A population pharmacokinetic-pharmacodynamic analysis confirmed the growth-hormone secretion tesamorelin drives is episodic — pulsatile bursts rather than a flat elevation — and linked subcutaneous exposure to the growth-hormone and IGF-1 response [15]. This is why a peptide cleared in well under an hour can support once-daily dosing: the IGF-1 signal, not the peptide concentration, carries the effect through the day. The model found no clinically relevant demographic covariates on clearance, meaning age, sex, and weight did not shift the exposure enough to matter in the studied populations [15]. For how that signal translates to visceral and hepatic fat, see the GH/IGF-1 axis and the tesamorelin and liver fat findings.

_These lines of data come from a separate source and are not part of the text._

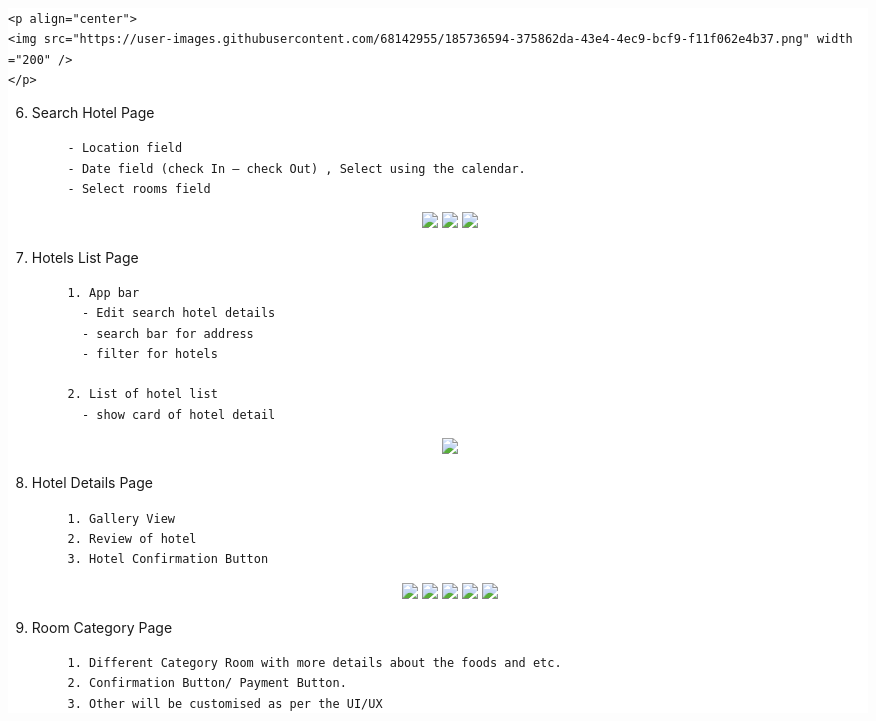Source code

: 	<p align="center">		
	<img src="https://user-images.githubusercontent.com/68142955/185736594-375862da-43e4-4ec9-bcf9-f11f062e4b37.png" width="200" />
	</p>
	

		
6. Search Hotel Page
   
            - Location field
            - Date field (check In – check Out) , Select using the calendar.
            - Select rooms field
	
	<p align="center">
	<img src="https://user-images.githubusercontent.com/68142955/185853276-f90342b6-ec0f-4c26-9f5c-0563de091a21.png" width="200" />
	<img src="https://user-images.githubusercontent.com/68142955/185737864-c5d95fd7-1fcb-4f70-8449-1e807e202ced.png" width="200" />
	<img src="https://user-images.githubusercontent.com/68142955/185737881-967afffe-9a6e-4972-8bbb-62cfd60c4348.png" width="200" />
	</p>
	

7. Hotels List Page

            1. App bar
              - Edit search hotel details
              - search bar for address
              - filter for hotels
              
            2. List of hotel list
              - show card of hotel detail
	
	<p align="center">
	<img src="https://user-images.githubusercontent.com/68142955/185736640-2dfe3781-08a2-48f4-899d-3d7ff0773b6e.png" width="200" />
	</p>


8. Hotel Details Page

            1. Gallery View
            2. Review of hotel
            3. Hotel Confirmation Button
	
	<p align="center">
	<img src="https://user-images.githubusercontent.com/68142955/185736713-c8e48996-b616-4cde-9703-7c892262cf93.png" width="200" />
	<img src="https://user-images.githubusercontent.com/68142955/185737684-5f62b6e3-cf60-49f1-896a-bc4bb4ee95d9.png" width="200" />
	<img src="https://user-images.githubusercontent.com/68142955/185738214-f0eaad6d-6b1f-42cd-8171-56d8c3175141.png" width="200" />
	<img src="https://user-images.githubusercontent.com/68142955/185738089-d70e170a-ce58-4da2-b57f-493b173df86d.png" width="200" />
	<img src="https://user-images.githubusercontent.com/68142955/185737747-997c35a2-683d-4af2-8c67-84e1afded760.png" width="200" />
	</p>


9. Room Category Page 

            1. Different Category Room with more details about the foods and etc.
            2. Confirmation Button/ Payment Button.
            3. Other will be customised as per the UI/UX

Route and formulation studied

Every clinical-trial figure on this site rests on one route: subcutaneous injection at an abdominal site, the only route studied and the only FDA-approved one [1]. No oral, transdermal, or intranasal form has trial support, because the peptide would not survive gastrointestinal digestion intact — the same fragility that makes native GHRH short-lived applies to the route question.

The formulation reflects that fragility. Tesamorelin is supplied as a lyophilized (freeze-dried) powder that must be reconstituted before use; the trans-3-hexenoic acid cap stabilizes the molecule against DPP-IV in circulation but does not make the dry-versus-dissolved handling trivial. The FDA label specifies refrigerated storage and use of the reconstituted solution within a defined window [5]. These are descriptions of the labeled product and what trials administered, not handling instructions for self-administration — research-grade material sold for laboratory use carries none of the purity and potency oversight of the approved product.

Why dose figures are not a recommendation

The 2 mg/day and 1 mg/day figures throughout this page are study parameters, not guidance. They describe what investigators administered to specific populations — overwhelmingly HIV-positive adults on antiretroviral therapy — under monitored trial conditions [1][2]. The pivotal program established that 2 mg/day reduced visceral fat by 15.2% in that population [1]; it did not establish a dose for anyone outside it, because no large trial outside the HIV indication has been completed. Off-label use therefore has no validated dose, schedule, or monitoring protocol from the controlled literature. A qualified clinician, not a research digest, is the only appropriate source for any personal decision.